Salvaging RTT Assessment (2011)

EdWeek commentary addressing the complexity of the goals the Obama administration hoped to achieve through the Race to the Top Assessment Program and warning that If there is any chance for the RTT assessment program to accomplish its goals and not simply produce a few “pilot projects” or “discrete tests, cobbled together,” as Sec. Duncan put it, all involved must face the truths about how extensive those goals are and what will be necessary to accomplish them. The piece offers four clear steps that states and the federal government can take to salvage Race to the Top assessment and avoid an epic fail.

Formative Reform: Purposeful planning for the next generation of assessment and accountability systems (2009)

As we consider the next generation of assessment and accountability systems it is to our advantage to pause and engage in a process of formative education reform. That is, to define the purposes of our accountability systems and assessment systems, as well as the purposes and goals of the public education system that they are intended to support. The goal of this paper is to provide background information and pose questions to inform this process of purposeful reflection and decision-making.

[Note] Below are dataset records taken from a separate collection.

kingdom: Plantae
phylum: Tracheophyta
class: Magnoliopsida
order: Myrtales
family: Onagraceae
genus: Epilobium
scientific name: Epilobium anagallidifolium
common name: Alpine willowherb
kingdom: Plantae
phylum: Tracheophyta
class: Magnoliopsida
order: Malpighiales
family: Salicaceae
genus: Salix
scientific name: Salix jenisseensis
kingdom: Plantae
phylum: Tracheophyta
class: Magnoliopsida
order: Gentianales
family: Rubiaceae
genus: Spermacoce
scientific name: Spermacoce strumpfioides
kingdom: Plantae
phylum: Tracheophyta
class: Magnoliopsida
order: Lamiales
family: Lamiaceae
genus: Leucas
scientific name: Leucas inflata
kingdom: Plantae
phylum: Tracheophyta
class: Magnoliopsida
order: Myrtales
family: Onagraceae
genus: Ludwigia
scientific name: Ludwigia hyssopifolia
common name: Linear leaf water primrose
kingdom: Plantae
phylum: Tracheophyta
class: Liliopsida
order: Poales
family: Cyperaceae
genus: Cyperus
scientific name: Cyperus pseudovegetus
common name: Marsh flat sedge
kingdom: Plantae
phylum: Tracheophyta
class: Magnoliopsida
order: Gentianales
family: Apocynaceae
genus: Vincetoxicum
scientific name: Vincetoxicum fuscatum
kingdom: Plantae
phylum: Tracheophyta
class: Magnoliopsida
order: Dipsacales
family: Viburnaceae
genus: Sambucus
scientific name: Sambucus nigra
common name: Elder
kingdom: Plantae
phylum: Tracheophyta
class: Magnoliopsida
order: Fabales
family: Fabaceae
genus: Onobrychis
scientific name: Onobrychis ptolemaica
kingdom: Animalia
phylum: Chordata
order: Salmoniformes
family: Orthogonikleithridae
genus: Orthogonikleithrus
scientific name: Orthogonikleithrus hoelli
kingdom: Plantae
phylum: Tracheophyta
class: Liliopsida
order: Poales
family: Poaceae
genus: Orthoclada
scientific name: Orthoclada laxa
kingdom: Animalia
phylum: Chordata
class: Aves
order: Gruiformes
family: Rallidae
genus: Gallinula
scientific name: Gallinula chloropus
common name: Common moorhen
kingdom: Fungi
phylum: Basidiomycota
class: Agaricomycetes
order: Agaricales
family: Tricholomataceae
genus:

The Ideal Role of Large-Scale Testing in a Comprehensive Assessment System(2003)

Article in the ATP Journal of Applied Testing Technology. The role of large-scale assessment in public education has grown tremendously since the mid-1980s and unquestionably will continue to grow with the implementation of the assessment and accountability requirements of the No Child Left Behind Act. In the rush to meet the demand to measure validly and reliably the performance of all students, however, it must not be forgotten that large-scale assessment is only one component of a comprehensive assessment system. The factors that led to the predominance of large-scale assessment are reviewed and the appropriate role of large-scale assessment in a comprehensive assessment system is discussed.